At Bizon, we leverage these cutting-edge GPUs in our custom workstation and server solutions, ensuring that creative professionals, researchers, and innovators alike can harness the full potential of this technology. By integrating the RTX PRO Series into our robust hardware offerings, Bizon empowers businesses to handle complex workloads, accelerate project timelines, and remain at the forefront of digital transformation. As the tech landscape continues to evolve, forward-thinking organizations should embrace this new generation of GPUs—together with Bizon’s expertise—to drive innovation and secure a competitive edge in an increasingly digital world.

Conclusion and Final Thoughts

In summary, the NVIDIA RTX 5090 and RTX 4090 represent two powerful options for modern AI workloads. The RTX 5090 provides a notable performance boost with its enhanced core counts and increased VRAM, making it well-suited for the most demanding tasks. However, this improvement comes at a higher price, which may not be justified for every application.

This analysis has provided detailed insights into the specifications, benchmark performance, and cost efficiency of both GPUs. By understanding the nuances of core improvements, memory capacity, and real-world performance, you can better determine which GPU aligns with your specific needs.

Whether you choose the RTX 5090 for its future-proof capabilities or the RTX 4090 for its excellent balance of performance and cost, the key is to base your decision on a thorough evaluation of your workload requirements and budget constraints.
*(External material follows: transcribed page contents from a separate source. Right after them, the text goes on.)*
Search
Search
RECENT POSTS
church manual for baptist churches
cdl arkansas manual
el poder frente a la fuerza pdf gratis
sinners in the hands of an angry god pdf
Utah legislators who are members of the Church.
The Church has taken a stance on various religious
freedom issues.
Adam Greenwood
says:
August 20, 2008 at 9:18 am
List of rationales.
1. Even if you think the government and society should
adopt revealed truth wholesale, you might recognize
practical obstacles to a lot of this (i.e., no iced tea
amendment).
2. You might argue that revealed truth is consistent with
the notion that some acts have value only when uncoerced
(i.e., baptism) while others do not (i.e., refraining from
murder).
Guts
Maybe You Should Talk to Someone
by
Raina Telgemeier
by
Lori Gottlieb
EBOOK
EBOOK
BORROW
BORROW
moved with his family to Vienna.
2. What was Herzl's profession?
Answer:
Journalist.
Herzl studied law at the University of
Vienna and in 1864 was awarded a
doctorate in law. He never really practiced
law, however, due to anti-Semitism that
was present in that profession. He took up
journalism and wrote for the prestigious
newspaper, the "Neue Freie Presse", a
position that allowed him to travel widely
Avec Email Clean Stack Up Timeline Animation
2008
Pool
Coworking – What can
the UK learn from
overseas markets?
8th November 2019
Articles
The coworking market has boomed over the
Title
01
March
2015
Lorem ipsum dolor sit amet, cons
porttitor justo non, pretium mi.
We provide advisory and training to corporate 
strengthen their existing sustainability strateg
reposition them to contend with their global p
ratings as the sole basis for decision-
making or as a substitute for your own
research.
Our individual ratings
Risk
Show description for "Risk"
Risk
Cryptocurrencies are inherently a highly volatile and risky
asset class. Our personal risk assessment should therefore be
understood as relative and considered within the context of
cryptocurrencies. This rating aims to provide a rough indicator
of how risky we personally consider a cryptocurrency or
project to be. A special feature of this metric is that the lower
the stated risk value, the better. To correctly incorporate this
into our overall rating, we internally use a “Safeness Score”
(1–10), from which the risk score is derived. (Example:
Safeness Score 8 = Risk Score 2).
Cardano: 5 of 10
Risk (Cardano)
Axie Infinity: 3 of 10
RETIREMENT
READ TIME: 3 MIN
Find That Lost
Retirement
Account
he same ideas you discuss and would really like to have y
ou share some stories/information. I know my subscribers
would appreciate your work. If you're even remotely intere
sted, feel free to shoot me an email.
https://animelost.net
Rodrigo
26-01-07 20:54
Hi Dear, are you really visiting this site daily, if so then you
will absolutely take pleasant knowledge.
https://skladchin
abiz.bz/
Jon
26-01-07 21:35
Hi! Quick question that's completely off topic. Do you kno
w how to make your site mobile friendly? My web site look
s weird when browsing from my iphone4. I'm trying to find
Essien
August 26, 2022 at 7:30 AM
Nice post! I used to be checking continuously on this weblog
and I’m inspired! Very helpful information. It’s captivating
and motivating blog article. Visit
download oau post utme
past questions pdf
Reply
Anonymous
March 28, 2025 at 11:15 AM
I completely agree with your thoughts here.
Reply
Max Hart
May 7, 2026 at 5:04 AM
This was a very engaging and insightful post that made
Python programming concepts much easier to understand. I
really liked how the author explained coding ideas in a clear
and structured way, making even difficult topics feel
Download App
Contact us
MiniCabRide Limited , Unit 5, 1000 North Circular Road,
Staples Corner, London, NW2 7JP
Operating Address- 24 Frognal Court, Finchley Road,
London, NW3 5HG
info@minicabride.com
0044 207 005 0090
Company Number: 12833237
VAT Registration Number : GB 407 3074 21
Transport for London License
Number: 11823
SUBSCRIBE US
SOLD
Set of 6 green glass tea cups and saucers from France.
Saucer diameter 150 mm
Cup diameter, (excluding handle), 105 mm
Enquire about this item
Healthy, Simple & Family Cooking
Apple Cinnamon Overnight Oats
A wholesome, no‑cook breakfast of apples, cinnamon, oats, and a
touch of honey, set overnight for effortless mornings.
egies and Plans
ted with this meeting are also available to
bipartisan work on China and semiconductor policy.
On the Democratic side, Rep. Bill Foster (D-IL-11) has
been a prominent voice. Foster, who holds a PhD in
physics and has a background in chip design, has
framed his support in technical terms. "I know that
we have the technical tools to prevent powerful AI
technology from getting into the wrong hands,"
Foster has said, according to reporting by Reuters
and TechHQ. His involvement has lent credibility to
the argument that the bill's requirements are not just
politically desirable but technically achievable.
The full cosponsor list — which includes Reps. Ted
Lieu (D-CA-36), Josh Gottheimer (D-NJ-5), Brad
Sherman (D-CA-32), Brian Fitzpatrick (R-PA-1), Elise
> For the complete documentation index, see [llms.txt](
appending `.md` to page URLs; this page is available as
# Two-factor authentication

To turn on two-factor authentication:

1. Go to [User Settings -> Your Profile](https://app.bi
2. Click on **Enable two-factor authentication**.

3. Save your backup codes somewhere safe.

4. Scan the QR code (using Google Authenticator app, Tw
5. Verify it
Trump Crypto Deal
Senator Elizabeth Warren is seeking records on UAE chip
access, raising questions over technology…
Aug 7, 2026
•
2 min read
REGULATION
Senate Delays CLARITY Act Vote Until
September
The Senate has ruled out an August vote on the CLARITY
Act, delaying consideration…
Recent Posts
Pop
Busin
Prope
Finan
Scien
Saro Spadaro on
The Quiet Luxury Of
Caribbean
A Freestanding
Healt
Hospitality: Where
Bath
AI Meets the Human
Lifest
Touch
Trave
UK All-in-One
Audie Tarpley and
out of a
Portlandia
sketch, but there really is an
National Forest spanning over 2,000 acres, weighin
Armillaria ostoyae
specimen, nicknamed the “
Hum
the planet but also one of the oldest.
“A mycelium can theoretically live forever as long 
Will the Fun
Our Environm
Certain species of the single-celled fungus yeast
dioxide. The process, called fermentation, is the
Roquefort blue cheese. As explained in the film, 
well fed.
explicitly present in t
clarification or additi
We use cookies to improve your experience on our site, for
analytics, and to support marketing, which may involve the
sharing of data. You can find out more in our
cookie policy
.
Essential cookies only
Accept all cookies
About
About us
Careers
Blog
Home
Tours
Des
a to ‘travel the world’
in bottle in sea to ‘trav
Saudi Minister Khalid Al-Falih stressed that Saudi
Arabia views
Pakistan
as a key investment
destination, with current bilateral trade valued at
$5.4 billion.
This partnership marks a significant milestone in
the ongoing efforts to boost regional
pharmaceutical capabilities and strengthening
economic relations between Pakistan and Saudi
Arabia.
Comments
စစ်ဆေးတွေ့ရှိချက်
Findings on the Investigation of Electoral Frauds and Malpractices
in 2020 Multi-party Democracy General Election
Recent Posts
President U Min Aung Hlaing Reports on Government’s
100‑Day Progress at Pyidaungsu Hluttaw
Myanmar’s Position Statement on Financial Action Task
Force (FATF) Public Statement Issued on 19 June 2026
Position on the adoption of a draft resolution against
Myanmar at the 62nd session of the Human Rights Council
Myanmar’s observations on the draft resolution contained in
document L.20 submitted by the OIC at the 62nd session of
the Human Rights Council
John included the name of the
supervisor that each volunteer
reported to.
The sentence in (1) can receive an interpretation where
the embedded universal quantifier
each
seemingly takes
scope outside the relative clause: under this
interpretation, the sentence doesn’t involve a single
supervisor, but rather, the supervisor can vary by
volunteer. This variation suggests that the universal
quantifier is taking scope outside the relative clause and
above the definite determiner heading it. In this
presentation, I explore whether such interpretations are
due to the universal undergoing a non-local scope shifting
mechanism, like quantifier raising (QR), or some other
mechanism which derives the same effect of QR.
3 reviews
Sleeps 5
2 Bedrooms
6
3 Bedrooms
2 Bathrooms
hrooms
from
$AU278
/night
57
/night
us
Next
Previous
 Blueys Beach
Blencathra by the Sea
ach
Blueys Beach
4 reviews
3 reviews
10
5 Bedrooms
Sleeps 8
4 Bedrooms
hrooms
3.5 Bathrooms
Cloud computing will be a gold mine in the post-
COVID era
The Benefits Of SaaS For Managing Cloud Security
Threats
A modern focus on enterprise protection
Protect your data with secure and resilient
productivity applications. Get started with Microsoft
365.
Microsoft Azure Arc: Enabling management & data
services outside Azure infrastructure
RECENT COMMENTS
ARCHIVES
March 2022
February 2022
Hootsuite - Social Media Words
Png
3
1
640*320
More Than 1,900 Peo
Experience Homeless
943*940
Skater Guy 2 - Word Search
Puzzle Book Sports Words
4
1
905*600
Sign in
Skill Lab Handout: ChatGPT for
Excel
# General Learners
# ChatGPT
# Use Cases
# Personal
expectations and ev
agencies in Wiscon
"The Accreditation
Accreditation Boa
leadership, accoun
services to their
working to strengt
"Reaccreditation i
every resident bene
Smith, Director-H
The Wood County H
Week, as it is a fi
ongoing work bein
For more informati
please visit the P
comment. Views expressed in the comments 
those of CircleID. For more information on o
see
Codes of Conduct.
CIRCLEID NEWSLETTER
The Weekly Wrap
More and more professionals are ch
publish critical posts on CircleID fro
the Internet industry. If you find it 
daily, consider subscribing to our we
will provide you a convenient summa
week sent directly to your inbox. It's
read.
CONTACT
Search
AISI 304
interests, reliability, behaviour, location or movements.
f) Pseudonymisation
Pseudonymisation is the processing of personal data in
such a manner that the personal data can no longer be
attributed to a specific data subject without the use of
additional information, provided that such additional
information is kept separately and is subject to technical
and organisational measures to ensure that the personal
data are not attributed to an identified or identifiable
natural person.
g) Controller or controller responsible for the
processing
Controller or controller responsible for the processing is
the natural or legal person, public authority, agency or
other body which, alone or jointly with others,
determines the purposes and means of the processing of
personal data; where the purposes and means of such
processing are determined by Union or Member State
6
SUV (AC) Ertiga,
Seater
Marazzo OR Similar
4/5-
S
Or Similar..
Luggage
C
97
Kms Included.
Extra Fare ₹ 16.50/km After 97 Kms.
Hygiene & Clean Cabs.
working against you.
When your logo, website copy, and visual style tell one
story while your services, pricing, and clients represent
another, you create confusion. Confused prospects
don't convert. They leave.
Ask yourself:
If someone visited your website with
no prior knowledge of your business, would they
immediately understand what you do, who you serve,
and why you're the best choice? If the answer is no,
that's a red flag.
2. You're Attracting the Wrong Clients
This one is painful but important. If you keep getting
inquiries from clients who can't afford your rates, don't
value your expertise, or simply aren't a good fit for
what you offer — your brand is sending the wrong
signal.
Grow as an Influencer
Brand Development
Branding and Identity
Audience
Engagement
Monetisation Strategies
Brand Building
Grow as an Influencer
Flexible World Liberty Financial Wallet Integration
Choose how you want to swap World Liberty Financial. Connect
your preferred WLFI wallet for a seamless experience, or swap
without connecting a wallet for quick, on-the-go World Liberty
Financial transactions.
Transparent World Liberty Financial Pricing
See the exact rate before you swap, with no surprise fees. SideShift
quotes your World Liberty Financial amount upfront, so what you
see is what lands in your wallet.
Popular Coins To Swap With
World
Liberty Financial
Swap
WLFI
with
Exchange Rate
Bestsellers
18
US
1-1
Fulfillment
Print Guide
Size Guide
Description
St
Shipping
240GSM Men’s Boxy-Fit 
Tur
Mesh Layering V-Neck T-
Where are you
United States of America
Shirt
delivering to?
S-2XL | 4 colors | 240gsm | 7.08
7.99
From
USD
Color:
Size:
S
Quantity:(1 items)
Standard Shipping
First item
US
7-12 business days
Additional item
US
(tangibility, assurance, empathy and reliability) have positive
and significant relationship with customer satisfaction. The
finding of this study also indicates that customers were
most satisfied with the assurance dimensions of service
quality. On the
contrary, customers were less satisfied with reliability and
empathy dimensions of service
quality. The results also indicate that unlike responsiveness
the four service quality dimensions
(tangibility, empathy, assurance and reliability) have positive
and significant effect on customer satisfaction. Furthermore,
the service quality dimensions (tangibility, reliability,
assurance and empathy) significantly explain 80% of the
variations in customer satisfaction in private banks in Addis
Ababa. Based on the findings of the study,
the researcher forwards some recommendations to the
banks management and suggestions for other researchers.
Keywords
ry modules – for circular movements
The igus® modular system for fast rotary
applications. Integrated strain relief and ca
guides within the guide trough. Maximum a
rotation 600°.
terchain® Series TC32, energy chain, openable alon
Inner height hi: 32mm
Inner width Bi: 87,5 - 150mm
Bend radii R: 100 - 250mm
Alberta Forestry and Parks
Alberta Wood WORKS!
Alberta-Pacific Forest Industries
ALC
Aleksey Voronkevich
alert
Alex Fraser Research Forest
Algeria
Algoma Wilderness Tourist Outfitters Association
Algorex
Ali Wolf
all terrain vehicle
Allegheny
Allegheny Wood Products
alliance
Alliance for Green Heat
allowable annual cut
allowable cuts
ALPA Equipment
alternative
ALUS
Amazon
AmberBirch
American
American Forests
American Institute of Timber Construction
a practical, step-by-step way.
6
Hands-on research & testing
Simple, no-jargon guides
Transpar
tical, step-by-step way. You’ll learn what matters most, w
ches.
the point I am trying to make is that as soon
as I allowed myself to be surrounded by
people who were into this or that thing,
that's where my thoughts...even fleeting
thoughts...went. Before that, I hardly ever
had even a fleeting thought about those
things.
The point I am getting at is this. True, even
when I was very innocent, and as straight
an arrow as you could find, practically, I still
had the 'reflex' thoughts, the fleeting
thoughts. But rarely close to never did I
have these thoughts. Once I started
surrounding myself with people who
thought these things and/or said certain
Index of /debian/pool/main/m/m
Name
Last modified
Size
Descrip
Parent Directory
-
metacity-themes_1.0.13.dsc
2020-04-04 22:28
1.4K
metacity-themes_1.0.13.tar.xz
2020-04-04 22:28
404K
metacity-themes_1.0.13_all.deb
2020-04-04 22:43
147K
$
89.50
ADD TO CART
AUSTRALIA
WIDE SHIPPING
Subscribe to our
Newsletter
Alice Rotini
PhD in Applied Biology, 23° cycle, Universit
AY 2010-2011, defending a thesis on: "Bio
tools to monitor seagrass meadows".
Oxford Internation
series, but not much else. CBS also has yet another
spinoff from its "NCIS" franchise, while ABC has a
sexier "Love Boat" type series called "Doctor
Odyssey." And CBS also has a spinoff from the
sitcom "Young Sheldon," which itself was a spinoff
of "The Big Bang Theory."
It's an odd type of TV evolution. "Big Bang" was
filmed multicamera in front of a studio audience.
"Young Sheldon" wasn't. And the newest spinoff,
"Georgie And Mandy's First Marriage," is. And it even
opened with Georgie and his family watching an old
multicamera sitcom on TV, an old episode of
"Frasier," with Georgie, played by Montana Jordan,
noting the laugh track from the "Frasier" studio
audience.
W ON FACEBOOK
We hope this detailed, objective comparison has provided you with the information you need to make an informed decision about your next GPU upgrade. As AI and deep learning continue to evolve, staying up-to-date with the latest hardware trends is essential for maintaining a competitive edge.

For further reading and technical details, consider exploring additional resources on GPU architecture, performance optimization, and system integration best practices. This knowledge will not only help in your immediate decision-making but will also prepare you for future advancements in the field.

If you’re ready to harness the power of the RTX 5090 or RTX 4090, BIZON can help you tailor a workstation to match your computing needs. From the more compact X5500 and ZX5500 models to the powerhouse Z8000, each system is meticulously engineered to maximize GPU performance for AI and HPC workloads. With flexible configurations in CPU, memory, and cooling solutions, BIZON workstations can be scaled to accommodate advanced research, large-scale model training, real-time analytics, or any AI-driven innovation on the horizon.

Thank you for taking the time to review this in-depth analysis. Making the right hardware choice is critical, and we encourage you to assess your specific needs carefully. The data and insights provided here aim to empower you to choose the GPU—and the workstation—that will best support your projects and long-term goals.

Make an informed decision – evaluate your requirements, compare the facts, and choose the GPU that meets your needs.